Mabel Pugh (1891-1986)
Mabel Pugh was a native of Morrisville, North Carolina. Mrs. Ruth Huntington Moore encouraged Pugh to study art at Peace Junior College in Raleigh. Mable Pugh went on to study at the Art Students’ League in New York, then in Philadelphia at the Pennsylvania Academy of Fine Arts. Mabel Pugh won the Cresson Traveling Scholarship in 1919 while at the Academy. This was her first opportunity to travel and sketch in Europe and she was there for four months.

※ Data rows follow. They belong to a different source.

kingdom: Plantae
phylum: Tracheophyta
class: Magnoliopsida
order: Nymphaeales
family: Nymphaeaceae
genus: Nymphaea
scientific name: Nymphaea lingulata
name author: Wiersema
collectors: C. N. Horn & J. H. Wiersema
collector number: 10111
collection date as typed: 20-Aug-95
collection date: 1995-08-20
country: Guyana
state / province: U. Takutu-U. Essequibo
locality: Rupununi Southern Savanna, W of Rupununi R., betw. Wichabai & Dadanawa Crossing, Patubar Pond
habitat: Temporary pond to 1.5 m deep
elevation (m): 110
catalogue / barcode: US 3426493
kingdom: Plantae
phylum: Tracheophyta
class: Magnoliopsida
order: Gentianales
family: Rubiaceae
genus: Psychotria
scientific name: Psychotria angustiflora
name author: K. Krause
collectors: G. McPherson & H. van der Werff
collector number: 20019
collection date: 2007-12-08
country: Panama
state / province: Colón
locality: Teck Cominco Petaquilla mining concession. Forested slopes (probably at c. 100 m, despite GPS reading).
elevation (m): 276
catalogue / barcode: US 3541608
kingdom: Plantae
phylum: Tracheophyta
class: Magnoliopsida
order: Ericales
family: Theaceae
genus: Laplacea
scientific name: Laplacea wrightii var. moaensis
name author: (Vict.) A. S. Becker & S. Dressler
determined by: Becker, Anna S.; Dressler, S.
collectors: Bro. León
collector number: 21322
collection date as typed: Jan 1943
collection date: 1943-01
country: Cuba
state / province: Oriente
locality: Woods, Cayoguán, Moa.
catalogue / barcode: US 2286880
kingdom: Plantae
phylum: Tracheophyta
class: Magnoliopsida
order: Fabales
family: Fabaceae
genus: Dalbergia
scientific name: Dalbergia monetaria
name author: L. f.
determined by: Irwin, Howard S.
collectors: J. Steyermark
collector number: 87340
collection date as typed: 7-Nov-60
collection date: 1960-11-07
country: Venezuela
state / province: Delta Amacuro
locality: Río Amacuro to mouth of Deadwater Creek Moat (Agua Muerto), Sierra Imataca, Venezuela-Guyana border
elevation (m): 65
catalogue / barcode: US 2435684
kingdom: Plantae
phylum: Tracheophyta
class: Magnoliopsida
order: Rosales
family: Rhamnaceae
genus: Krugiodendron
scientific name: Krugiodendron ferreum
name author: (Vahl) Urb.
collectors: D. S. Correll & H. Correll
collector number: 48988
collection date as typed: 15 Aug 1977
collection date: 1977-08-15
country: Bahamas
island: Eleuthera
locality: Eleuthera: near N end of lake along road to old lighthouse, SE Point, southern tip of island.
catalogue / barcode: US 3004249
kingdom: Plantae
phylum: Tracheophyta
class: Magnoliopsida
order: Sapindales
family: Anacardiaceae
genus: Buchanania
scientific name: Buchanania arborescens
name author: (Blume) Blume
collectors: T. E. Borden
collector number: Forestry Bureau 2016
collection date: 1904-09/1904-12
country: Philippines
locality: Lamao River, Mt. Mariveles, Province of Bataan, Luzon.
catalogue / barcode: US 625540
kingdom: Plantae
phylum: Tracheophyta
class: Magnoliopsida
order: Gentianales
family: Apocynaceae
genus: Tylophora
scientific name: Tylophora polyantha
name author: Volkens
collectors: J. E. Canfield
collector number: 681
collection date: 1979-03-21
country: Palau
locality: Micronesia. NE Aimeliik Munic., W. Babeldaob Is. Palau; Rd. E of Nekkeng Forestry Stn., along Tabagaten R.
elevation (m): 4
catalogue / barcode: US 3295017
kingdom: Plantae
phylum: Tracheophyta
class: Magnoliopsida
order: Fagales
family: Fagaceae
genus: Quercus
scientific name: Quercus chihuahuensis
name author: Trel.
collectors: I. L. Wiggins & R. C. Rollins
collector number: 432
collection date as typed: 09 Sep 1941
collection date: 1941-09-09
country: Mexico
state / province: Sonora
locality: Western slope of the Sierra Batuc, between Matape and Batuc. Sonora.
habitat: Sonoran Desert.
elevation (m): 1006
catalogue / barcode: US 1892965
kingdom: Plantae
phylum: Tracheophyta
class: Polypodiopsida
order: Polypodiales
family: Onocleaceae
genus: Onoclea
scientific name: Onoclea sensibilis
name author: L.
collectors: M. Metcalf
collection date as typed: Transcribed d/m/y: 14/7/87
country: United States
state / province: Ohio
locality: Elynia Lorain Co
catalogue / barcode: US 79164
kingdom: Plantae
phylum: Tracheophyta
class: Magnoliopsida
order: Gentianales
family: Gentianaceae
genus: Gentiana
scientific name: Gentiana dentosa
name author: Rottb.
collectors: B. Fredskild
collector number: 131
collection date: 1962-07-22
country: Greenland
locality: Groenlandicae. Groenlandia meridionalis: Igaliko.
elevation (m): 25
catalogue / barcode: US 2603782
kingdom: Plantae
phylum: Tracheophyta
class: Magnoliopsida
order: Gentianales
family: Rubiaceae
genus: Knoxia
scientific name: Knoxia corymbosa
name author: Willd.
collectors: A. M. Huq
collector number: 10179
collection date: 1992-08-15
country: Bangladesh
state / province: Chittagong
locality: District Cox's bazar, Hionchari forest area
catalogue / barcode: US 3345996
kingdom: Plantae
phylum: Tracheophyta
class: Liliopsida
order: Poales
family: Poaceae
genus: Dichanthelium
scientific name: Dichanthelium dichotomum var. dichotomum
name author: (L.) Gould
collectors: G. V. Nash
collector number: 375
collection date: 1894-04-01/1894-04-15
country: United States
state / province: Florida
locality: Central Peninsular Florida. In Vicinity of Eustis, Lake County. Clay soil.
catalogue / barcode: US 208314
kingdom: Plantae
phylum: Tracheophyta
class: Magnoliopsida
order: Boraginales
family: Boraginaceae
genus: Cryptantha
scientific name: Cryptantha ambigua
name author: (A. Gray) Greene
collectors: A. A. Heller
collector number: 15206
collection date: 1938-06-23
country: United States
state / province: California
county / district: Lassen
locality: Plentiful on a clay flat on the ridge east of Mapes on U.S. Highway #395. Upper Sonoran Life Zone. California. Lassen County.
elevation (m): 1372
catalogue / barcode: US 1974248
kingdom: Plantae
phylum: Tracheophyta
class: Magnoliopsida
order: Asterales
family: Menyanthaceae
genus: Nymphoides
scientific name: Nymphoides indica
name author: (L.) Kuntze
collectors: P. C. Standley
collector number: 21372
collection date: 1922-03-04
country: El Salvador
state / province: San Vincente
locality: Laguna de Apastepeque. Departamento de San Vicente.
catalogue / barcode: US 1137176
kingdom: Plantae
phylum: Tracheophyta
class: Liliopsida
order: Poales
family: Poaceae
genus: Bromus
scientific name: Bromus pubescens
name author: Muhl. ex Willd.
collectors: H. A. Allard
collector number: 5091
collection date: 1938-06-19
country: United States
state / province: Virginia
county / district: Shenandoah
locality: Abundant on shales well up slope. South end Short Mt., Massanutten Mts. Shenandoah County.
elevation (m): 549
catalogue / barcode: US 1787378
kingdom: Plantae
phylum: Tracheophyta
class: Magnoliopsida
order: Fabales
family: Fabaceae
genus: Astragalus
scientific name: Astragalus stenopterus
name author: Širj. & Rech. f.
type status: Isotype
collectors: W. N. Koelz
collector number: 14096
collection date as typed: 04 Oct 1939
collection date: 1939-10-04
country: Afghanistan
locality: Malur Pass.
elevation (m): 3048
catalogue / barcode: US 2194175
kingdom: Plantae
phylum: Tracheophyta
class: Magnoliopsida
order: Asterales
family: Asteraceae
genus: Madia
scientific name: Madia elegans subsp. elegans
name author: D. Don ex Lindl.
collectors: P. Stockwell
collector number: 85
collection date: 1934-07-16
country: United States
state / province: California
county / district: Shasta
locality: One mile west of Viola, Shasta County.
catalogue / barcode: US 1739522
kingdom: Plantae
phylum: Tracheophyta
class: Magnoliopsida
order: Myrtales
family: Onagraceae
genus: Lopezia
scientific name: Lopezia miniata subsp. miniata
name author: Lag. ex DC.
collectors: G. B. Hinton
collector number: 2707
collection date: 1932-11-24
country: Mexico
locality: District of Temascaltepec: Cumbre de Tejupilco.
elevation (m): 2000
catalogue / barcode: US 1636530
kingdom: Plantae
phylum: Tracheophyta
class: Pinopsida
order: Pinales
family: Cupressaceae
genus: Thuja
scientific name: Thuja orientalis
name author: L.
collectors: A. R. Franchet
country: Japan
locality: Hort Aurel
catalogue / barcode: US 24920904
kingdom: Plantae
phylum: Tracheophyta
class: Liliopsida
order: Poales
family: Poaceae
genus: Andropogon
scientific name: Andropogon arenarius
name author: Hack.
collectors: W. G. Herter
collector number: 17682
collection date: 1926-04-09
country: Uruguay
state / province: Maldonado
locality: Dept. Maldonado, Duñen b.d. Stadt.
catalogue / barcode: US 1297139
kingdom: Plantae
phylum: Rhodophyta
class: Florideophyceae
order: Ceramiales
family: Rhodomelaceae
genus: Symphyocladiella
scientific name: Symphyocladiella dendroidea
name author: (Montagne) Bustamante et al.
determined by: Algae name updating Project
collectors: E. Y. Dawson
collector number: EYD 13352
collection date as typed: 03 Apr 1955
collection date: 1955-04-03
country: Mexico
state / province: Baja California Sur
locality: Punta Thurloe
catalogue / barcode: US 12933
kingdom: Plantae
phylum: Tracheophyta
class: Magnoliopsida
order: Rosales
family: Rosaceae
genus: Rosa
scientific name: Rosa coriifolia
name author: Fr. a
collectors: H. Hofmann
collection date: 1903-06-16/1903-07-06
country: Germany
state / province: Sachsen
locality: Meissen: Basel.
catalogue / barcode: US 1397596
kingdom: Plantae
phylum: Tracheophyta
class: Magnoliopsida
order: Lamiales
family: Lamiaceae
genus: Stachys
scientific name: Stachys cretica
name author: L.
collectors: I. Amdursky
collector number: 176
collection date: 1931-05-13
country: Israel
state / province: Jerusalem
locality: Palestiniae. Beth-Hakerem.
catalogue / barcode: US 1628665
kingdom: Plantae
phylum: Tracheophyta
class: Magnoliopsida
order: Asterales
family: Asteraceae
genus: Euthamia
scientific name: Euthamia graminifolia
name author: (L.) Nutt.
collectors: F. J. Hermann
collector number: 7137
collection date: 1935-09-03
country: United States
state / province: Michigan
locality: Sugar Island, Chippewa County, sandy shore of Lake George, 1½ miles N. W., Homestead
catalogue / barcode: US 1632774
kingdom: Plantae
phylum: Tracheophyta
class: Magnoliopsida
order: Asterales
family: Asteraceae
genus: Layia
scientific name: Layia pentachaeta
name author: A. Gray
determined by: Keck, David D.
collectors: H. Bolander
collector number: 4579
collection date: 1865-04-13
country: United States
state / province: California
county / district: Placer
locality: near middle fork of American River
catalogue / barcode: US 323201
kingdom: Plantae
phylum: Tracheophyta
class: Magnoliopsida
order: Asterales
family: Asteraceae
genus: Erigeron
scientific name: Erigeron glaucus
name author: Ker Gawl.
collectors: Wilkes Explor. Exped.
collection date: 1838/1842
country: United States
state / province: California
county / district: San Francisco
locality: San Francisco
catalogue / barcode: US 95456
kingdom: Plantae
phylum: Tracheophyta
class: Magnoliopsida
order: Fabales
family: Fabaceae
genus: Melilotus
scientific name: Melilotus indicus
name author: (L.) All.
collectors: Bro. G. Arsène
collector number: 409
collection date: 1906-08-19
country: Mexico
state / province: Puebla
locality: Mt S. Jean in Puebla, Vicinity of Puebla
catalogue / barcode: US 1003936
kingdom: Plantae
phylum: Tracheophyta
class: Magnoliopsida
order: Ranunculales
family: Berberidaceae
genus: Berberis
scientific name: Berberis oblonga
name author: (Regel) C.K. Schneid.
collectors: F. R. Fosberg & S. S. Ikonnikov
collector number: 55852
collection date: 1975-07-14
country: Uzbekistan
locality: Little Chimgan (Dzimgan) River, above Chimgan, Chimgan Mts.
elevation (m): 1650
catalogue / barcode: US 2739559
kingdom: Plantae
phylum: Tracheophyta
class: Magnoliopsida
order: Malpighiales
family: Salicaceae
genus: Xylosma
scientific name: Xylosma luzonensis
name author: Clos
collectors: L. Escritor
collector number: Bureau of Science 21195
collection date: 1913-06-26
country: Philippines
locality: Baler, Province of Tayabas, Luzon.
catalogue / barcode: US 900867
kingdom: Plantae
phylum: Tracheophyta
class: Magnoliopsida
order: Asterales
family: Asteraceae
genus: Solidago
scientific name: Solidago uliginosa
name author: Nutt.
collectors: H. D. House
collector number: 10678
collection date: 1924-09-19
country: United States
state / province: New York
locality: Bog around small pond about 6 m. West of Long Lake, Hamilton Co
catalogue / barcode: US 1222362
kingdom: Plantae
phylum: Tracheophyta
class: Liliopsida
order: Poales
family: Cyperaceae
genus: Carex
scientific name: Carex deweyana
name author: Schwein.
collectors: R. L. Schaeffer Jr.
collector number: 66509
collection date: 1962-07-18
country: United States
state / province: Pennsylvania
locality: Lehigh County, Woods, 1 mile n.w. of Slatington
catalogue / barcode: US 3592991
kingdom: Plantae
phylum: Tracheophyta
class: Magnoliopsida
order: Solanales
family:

When she returned from Europe, Pugh settled in New York. She began to work as a professional artist. Success followed soon. Her block prints began appearing on the covers of popular novels. Her illustrations were published in those same books. Then her paintings started to receive recognition at exhibitions. Publishers quickly recognized Mabel Pugh’s talent. Her illustrations were used in many magazines such as McCall’s, Ladies’ Home Journal, The Forum and The Survey Graphic. The artist won numerous exhibition awards at various venues including the Pennsylvania Academy of Fine Arts in 1920, the National Association of Women Painters and Sculptors in 1934. Mabel Pugh’s painting “My Mother” was included in the first New York World’s Fair. She wrote and illustrated “Little Carolina Bluebonnet” which was first published in 1933 by Crowell.
In 1926 Pugh exhibited a series of wood block prints in the International Print Makers Exhibition at Los Angeles. This series, done from sketches she made in Europe, received accolades from as far away as Australia. The director of the Museum of Fine Arts in Houston, Texas, purchased a piece and later hosted an exhibit of the artist’s prints at that museum. In 1931 the artist was recognized as a charter member of the North Carolina Association of Professional Artists, though already well established in New York City as a printmaker, painter and illustrator.
When her original art instructor Mrs. Moore passed away, Peace College in Raleigh asked Mabel to return and become head of the Art Department; she accepted the offer and moved back to her hometown of Morrisville in 1938. Pugh continued to publish her illustrations and retired from Peace College in 1960, so she could devote all of her energy to her creative endeavors.